Normalmente os homens não diziam isso claramente. – Eu gosto de mulher. E já
frequentei alguns...como você chamou...algumas espeluncas sexuais.
- Tem
alguma ligação com quadrilhas que traficam drogas?
-
Não!
- E
pessoas?
-
Está me acusando de traficar mulheres para trabalhar nesses lugares?
-
Estou perguntando se tem ligação com quadrilhas que traficam homens e mulheres
e os obrigam a se prostituir nessas espeluncas.
- A
resposta é não.
Algumas
perguntas depois, Elizabeth liberou Miguel. Ao sair ele ainda lhe deixou um
lembrete.
- Não
se esqueça de se alimentar bem e manter o nível da sua glicose estável, Liza.
Diabetes é algo que exige atenção diária.
Aquela intrigante mulher deixava
Miguel cada vez mais agitado. Elizabeth o atraía e repelia com o mesmo olhar.

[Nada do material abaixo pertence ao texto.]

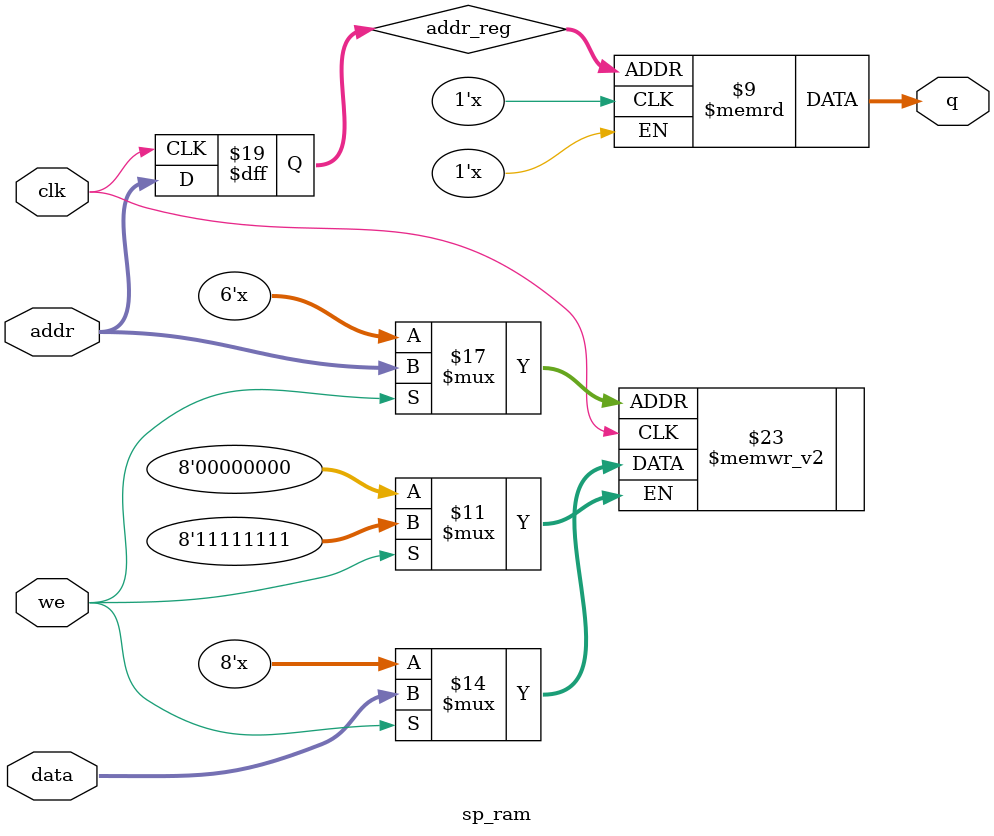
<source format=v>
module sp_ram  #(parameter DATA_WIDTH=8, parameter ADDR_WIDTH=6) (
	input [(DATA_WIDTH-1):0] data,
	input [(ADDR_WIDTH-1):0] addr,
	input we, clk,
	output [(DATA_WIDTH-1):0] q
);

	reg [DATA_WIDTH-1:0] ram[2**ADDR_WIDTH-1:0];

	reg [ADDR_WIDTH-1:0] addr_reg;

	always @ (posedge clk)
	begin
		if (we)
			ram[addr] <= data;

		addr_reg <= addr;
	end
	  
	assign q = ram[addr_reg];

endmodule

</source>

Por um lado ela o irritava com seus comentários arrogantes e pretensiosos,
condenando-o sempre, sem deixá-lo se defender. Só que ela também o enlouquecia
em sua fragilidade e na clara ânsia de fazer justiça. Era uma mulher
fascinante. E linda.
Ao chegar em casa viu dois
e-mails importantes esperando na caixa de entrada. Um era de Javier. O tio
estava realmente interessado em ajudá-lo a resolver a situação. O outro era a
resposta do advogado quanto a pesquisa que pediu. Iria descobrir quem era
Elizabete Santos.
Primeiro ligou para Javier e contou como tinha sido o
interrogatório.
- Não
temos o que temer. – Disse ao tio.
- Não
é exatamente assim, Miguel. E você sabe. – Um silêncio pesado pairou. – Vamos
deixar para conversar pessoalmente...nunca se sabe até onde aquela
investigadora iria para conseguir uma confissão de nossa parte.
-
Porque confessaríamos algo que não fizemos? Eu não trafico gente, Javier! E nós
não lavamos dinheiro sujo! – Miguel sentiu um arrepio na espinha. – Tem algo
que eu precise saber, Tio?
-
Pessoalmente, Miguel...pessoalmente.
Antes
de abrir o outro e-mail Miguel passou algum tempo tentando digerir a informação
de que a empresa que ele gritava a todos ser exemplo de honestidade não parecia
assim tão acima de suspeitas. Pela primeira vez na vida questionava a
honestidade de seu pai e temia o próprio telhado de vidro.